[Data to examine Boundary: Start]

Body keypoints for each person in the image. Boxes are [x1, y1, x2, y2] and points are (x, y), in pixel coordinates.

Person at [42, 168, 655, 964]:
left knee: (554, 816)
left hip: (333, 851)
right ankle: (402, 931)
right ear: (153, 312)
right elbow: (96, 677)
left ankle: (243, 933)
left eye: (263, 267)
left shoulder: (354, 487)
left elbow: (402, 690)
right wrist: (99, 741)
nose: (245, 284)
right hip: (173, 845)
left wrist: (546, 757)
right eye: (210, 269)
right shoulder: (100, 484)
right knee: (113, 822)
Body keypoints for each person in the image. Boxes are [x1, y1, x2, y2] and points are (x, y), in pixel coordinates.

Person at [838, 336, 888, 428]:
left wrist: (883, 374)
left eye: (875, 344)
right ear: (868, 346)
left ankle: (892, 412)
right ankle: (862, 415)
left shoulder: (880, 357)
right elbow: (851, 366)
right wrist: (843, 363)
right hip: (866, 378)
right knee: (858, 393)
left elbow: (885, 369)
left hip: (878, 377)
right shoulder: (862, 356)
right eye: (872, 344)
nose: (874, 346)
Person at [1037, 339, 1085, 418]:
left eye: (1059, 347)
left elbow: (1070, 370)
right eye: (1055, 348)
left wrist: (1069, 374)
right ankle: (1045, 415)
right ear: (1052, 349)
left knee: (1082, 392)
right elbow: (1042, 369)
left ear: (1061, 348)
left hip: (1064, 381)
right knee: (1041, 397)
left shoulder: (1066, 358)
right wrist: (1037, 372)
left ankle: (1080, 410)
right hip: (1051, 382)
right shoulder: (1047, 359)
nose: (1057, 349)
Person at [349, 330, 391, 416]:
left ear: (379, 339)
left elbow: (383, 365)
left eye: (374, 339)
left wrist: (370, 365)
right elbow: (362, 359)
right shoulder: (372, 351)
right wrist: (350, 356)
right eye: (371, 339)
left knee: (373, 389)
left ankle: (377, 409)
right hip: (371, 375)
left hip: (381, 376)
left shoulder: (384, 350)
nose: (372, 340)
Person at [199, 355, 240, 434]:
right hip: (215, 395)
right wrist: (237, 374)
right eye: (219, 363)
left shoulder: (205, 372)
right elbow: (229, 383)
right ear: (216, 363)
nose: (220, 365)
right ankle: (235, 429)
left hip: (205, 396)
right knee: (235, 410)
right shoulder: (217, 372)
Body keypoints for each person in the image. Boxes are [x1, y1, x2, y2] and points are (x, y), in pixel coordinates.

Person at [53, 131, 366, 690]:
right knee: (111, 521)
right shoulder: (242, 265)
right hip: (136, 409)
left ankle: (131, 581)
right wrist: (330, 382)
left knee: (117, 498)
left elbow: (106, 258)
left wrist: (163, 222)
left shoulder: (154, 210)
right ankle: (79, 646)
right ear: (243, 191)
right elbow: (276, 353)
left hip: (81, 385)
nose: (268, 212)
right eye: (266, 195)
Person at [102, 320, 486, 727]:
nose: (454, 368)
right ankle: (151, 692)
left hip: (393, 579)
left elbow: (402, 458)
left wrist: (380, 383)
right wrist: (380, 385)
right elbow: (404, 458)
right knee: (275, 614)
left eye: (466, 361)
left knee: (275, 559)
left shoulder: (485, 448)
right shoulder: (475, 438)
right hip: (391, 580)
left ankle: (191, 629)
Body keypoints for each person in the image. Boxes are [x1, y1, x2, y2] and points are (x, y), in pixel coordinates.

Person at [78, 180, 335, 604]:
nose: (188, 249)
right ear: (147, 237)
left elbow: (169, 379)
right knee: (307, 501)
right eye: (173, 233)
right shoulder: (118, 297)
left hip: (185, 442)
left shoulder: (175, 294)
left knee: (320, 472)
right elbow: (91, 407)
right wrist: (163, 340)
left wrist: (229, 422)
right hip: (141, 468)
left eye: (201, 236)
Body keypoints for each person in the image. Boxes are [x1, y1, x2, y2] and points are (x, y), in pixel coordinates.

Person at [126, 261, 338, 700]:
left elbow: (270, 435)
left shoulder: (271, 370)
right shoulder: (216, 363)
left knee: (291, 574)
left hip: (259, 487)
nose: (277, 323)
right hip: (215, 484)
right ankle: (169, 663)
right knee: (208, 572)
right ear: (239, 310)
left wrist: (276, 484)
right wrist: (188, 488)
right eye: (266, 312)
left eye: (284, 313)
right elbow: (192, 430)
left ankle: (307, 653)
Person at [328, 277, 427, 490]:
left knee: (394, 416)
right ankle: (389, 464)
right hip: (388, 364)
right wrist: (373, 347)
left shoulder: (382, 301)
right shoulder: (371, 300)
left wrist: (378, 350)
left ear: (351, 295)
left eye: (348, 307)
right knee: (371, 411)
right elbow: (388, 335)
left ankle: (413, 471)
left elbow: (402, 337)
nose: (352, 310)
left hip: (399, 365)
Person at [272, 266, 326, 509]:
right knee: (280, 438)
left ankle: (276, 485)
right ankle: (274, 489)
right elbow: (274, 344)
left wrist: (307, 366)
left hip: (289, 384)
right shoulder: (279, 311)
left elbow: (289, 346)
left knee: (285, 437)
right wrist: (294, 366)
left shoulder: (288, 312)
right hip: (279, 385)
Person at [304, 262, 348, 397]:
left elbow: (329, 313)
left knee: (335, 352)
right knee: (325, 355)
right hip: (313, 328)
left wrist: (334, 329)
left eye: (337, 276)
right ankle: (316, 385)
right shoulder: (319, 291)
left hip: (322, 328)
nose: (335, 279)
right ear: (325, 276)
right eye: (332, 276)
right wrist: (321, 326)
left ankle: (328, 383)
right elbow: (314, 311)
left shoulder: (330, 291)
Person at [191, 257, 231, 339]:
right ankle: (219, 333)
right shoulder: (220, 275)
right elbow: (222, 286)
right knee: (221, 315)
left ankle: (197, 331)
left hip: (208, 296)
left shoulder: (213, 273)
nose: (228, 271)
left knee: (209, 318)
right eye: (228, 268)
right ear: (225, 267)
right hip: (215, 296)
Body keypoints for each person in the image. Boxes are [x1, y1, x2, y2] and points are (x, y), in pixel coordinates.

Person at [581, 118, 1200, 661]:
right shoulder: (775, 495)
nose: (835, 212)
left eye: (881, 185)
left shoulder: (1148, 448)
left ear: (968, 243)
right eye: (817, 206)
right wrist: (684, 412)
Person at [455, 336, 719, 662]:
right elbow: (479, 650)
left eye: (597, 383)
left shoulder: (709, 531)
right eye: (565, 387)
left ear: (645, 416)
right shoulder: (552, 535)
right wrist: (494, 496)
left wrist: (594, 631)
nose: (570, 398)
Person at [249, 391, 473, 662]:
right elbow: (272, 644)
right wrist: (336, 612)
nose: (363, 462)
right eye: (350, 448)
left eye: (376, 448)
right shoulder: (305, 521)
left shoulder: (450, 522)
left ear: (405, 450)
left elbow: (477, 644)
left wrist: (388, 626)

[Data to examine Boundary: End]

All of the data above should be reproduced exactly, with nothing missing.

Body keypoints for each person in the image. Boxes are [x1, y1, x2, y2] and points are (x, y), in pixel coordinates.

Person at [42, 168, 655, 964]:
left knee: (554, 816)
left hip: (333, 851)
right ankle: (402, 931)
right ear: (153, 312)
right elbow: (96, 677)
left ankle: (243, 933)
left eye: (263, 267)
left shoulder: (354, 487)
left elbow: (402, 690)
right wrist: (99, 741)
nose: (245, 284)
right hip: (173, 845)
left wrist: (546, 757)
right eye: (210, 269)
right shoulder: (100, 484)
right knee: (113, 822)
Body keypoints for each person in the image. Boxes are [x1, y1, x2, y2] and points are (x, y), in pixel coordinates.

Person at [838, 336, 888, 428]:
left wrist: (883, 374)
left eye: (875, 344)
right ear: (868, 346)
left ankle: (892, 412)
right ankle: (862, 415)
left shoulder: (880, 357)
right elbow: (851, 366)
right wrist: (843, 363)
right hip: (866, 378)
right knee: (858, 393)
left elbow: (885, 369)
left hip: (878, 377)
right shoulder: (862, 356)
right eye: (872, 344)
nose: (874, 346)
Person at [1037, 339, 1085, 418]:
left eye: (1059, 347)
left elbow: (1070, 370)
right eye: (1055, 348)
left wrist: (1069, 374)
right ankle: (1045, 415)
right ear: (1052, 349)
left knee: (1082, 392)
right elbow: (1042, 369)
left ear: (1061, 348)
left hip: (1064, 381)
right knee: (1041, 397)
left shoulder: (1066, 358)
right wrist: (1037, 372)
left ankle: (1080, 410)
right hip: (1051, 382)
right shoulder: (1047, 359)
nose: (1057, 349)
Person at [349, 330, 391, 416]:
left ear: (379, 339)
left elbow: (383, 365)
left eye: (374, 339)
left wrist: (370, 365)
right elbow: (362, 359)
right shoulder: (372, 351)
right wrist: (350, 356)
right eye: (371, 339)
left knee: (373, 389)
left ankle: (377, 409)
right hip: (371, 375)
left hip: (381, 376)
left shoulder: (384, 350)
nose: (372, 340)
Person at [199, 355, 240, 434]:
right hip: (215, 395)
right wrist: (237, 374)
right eye: (219, 363)
left shoulder: (205, 372)
right elbow: (229, 383)
right ear: (216, 363)
nose: (220, 365)
right ankle: (235, 429)
left hip: (205, 396)
right knee: (235, 410)
right shoulder: (217, 372)
Body keypoints for each person in the image. Boxes are [x1, y1, x2, y2] and points are (x, y), in pixel coordinates.

Person at [53, 131, 366, 690]:
right knee: (111, 521)
right shoulder: (242, 265)
right hip: (136, 409)
left ankle: (131, 581)
right wrist: (330, 382)
left knee: (117, 498)
left elbow: (106, 258)
left wrist: (163, 222)
left shoulder: (154, 210)
right ankle: (79, 646)
right ear: (243, 191)
right elbow: (276, 353)
left hip: (81, 385)
nose: (268, 212)
right eye: (266, 195)
Person at [102, 320, 486, 727]:
nose: (454, 368)
right ankle: (151, 692)
left hip: (393, 579)
left elbow: (402, 458)
left wrist: (380, 383)
right wrist: (380, 385)
right elbow: (404, 458)
right knee: (275, 614)
left eye: (466, 361)
left knee: (275, 559)
left shoulder: (485, 448)
right shoulder: (475, 438)
right hip: (391, 580)
left ankle: (191, 629)
Body keypoints for each person in the image. Boxes are [x1, y1, x2, y2] and points are (x, y), in pixel coordinates.

Person at [78, 180, 335, 604]:
nose: (188, 249)
right ear: (147, 237)
left elbow: (169, 379)
right knee: (307, 501)
right eye: (173, 233)
right shoulder: (118, 297)
left hip: (185, 442)
left shoulder: (175, 294)
left knee: (320, 472)
right elbow: (91, 407)
right wrist: (163, 340)
left wrist: (229, 422)
right hip: (141, 468)
left eye: (201, 236)
Body keypoints for each person in the image. Boxes are [x1, y1, x2, y2] and points are (x, y), in pixel coordinates.

Person at [126, 261, 338, 700]:
left elbow: (270, 435)
left shoulder: (271, 370)
right shoulder: (216, 363)
left knee: (291, 574)
left hip: (259, 487)
nose: (277, 323)
right hip: (215, 484)
right ankle: (169, 663)
right knee: (208, 572)
right ear: (239, 310)
left wrist: (276, 484)
right wrist: (188, 488)
right eye: (266, 312)
left eye: (284, 313)
right elbow: (192, 430)
left ankle: (307, 653)
Person at [328, 277, 427, 490]:
left knee: (394, 416)
right ankle: (389, 464)
right hip: (388, 364)
right wrist: (373, 347)
left shoulder: (382, 301)
right shoulder: (371, 300)
left wrist: (378, 350)
left ear: (351, 295)
left eye: (348, 307)
right knee: (371, 411)
right elbow: (388, 335)
left ankle: (413, 471)
left elbow: (402, 337)
nose: (352, 310)
left hip: (399, 365)
Person at [272, 266, 326, 509]:
right knee: (280, 438)
left ankle: (276, 485)
right ankle: (274, 489)
right elbow: (274, 344)
left wrist: (307, 366)
left hip: (289, 384)
right shoulder: (279, 311)
left elbow: (289, 346)
left knee: (285, 437)
right wrist: (294, 366)
left shoulder: (288, 312)
right hip: (279, 385)
Person at [304, 262, 348, 397]:
left elbow: (329, 313)
left knee: (335, 352)
right knee: (325, 355)
right hip: (313, 328)
left wrist: (334, 329)
left eye: (337, 276)
right ankle: (316, 385)
right shoulder: (319, 291)
left hip: (322, 328)
nose: (335, 279)
right ear: (325, 276)
right eye: (332, 276)
right wrist: (321, 326)
left ankle: (328, 383)
right elbow: (314, 311)
left shoulder: (330, 291)
Person at [191, 257, 231, 339]:
right ankle: (219, 333)
right shoulder: (220, 275)
right elbow: (222, 286)
right knee: (221, 315)
left ankle: (197, 331)
left hip: (208, 296)
left shoulder: (213, 273)
nose: (228, 271)
left knee: (209, 318)
right eye: (228, 268)
right ear: (225, 267)
right hip: (215, 296)
Body keypoints for each person in the image. Boxes are [x1, y1, x2, y2] and points are (x, y), in pixel coordinates.

Person at [581, 118, 1200, 661]:
right shoulder: (775, 495)
nose: (835, 212)
left eye: (881, 185)
left shoulder: (1148, 448)
left ear: (968, 243)
right eye: (817, 206)
right wrist: (684, 412)
Person at [455, 336, 719, 662]:
right elbow: (479, 650)
left eye: (597, 383)
left shoulder: (709, 531)
right eye: (565, 387)
left ear: (645, 416)
right shoulder: (552, 535)
right wrist: (494, 496)
left wrist: (594, 631)
nose: (570, 398)
Person at [249, 391, 473, 662]:
right elbow: (272, 644)
right wrist: (336, 612)
nose: (363, 462)
right eye: (350, 448)
left eye: (376, 448)
right shoulder: (305, 521)
left shoulder: (450, 522)
left ear: (405, 450)
left elbow: (477, 644)
left wrist: (388, 626)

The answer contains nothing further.